* Your instructions
A faithful copy is required: transcribe each line below exactly, minus the pictures.

* Material provided
════

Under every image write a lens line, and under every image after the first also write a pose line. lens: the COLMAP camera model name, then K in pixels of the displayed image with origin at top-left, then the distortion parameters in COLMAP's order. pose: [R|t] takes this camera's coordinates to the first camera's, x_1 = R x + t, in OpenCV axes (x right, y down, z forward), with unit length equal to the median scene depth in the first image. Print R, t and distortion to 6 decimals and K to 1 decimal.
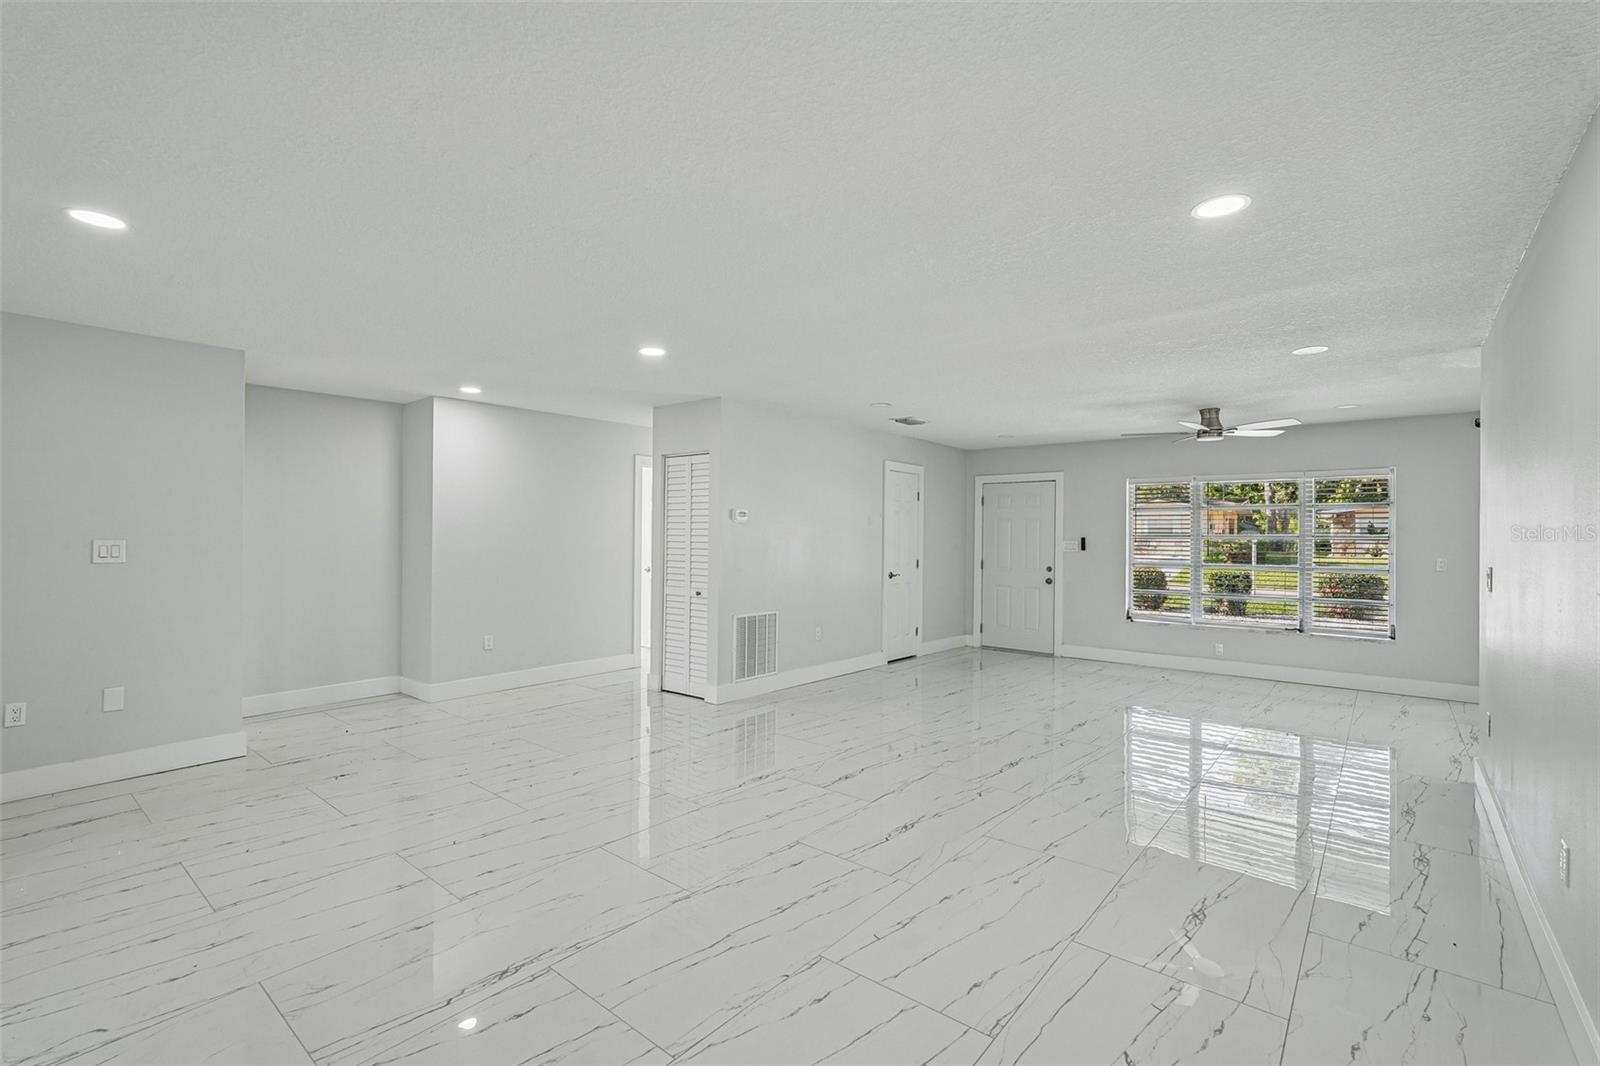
lens RADIAL K [[709.6, 0, 790.1], [0, 709.6, 540.5], [0, 0, 1]] dist [0.001380, 0.000240]
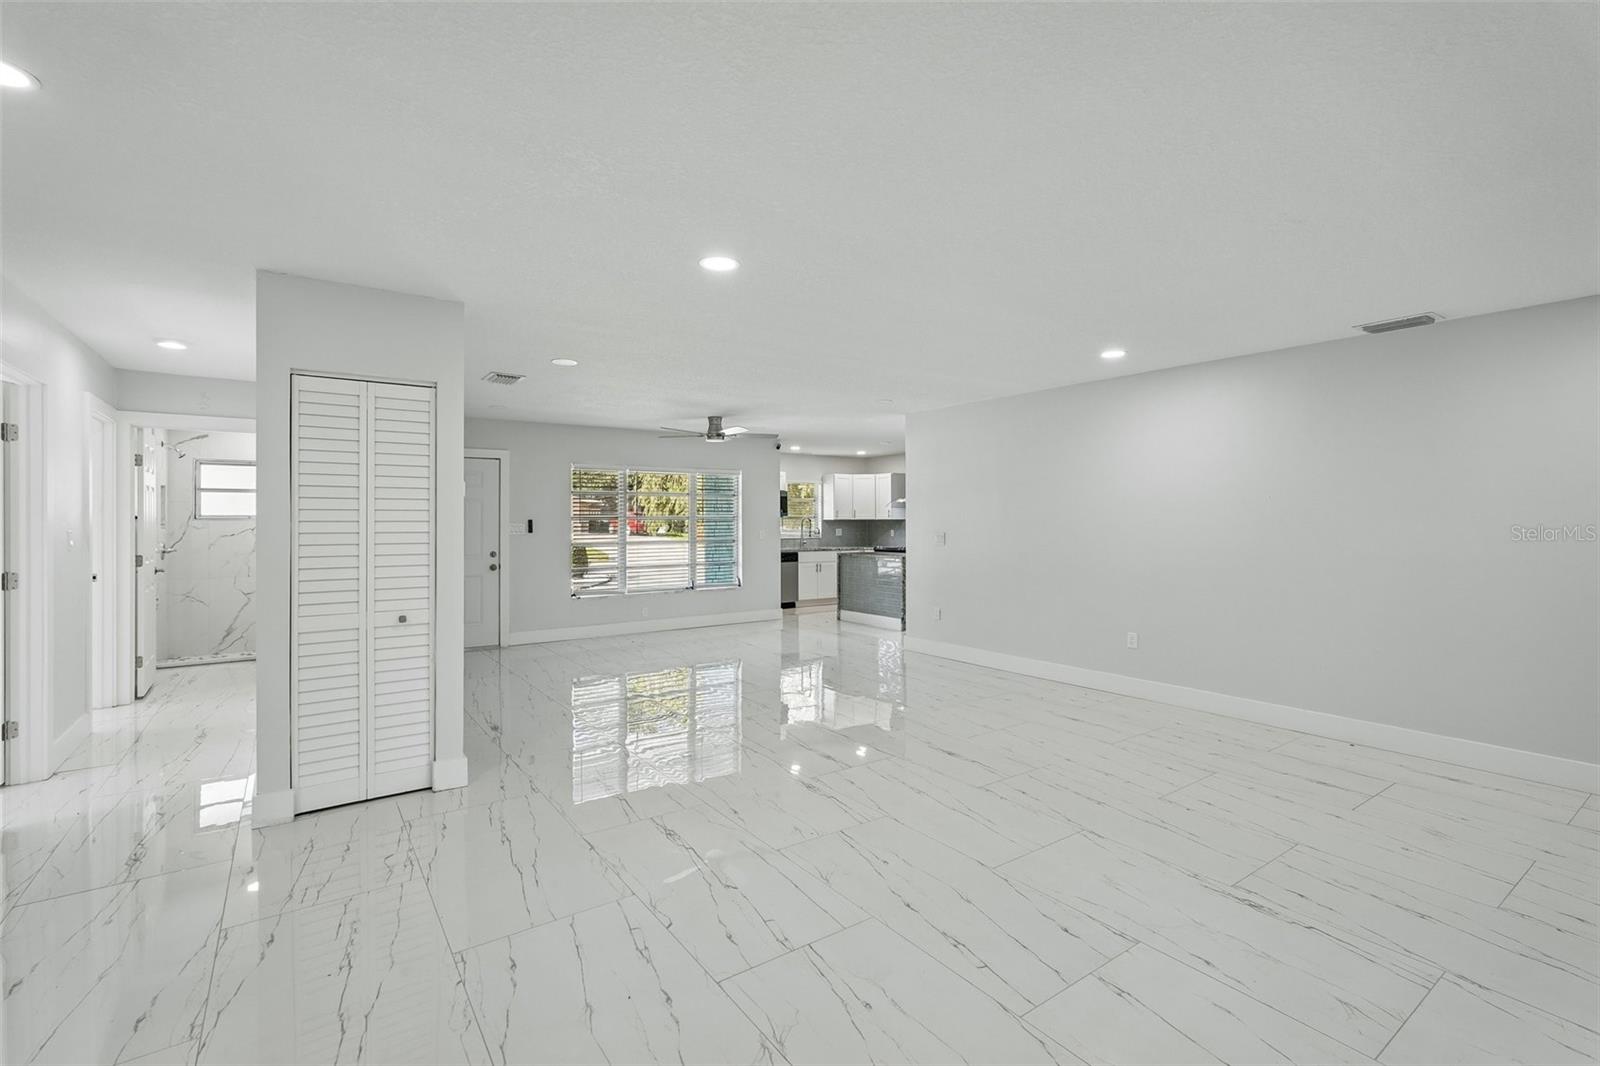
lens RADIAL K [[728.6, 0, 802.6], [0, 728.6, 515.9], [0, 0, 1]] dist [-0.062477, 0.000030]
pose [[0.253917, -0.002097, 0.967224, -0.530047], [0.008385, 0.999965, -0.000033, -0.007486], [-0.967190, 0.008118, 0.253925, 0.448060]]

════

* Response area
Under every image write a lens line, and under every image after the first also write a pose line. lens: the COLMAP camera model name, then K in pixels of the displayed image with origin at top-left, then the distortion parameters in COLMAP's order. pose: [R|t] takes this camera's coordinates to the first camera's, x_1 = R x + t, in OpenCV axes (x right, y down, z forward), with unit length equal to the median scene depth in the first image. Print R, t and distortion to 6 decimals and K to 1 decimal.
lens RADIAL K [[709.6, 0, 790.1], [0, 709.6, 540.5], [0, 0, 1]] dist [0.001380, 0.000240]
lens RADIAL K [[728.6, 0, 802.6], [0, 728.6, 515.9], [0, 0, 1]] dist [-0.062477, 0.000030]
pose [[0.253917, -0.002097, 0.967224, -0.530047], [0.008385, 0.999965, -0.000033, -0.007486], [-0.967190, 0.008118, 0.253925, 0.448060]]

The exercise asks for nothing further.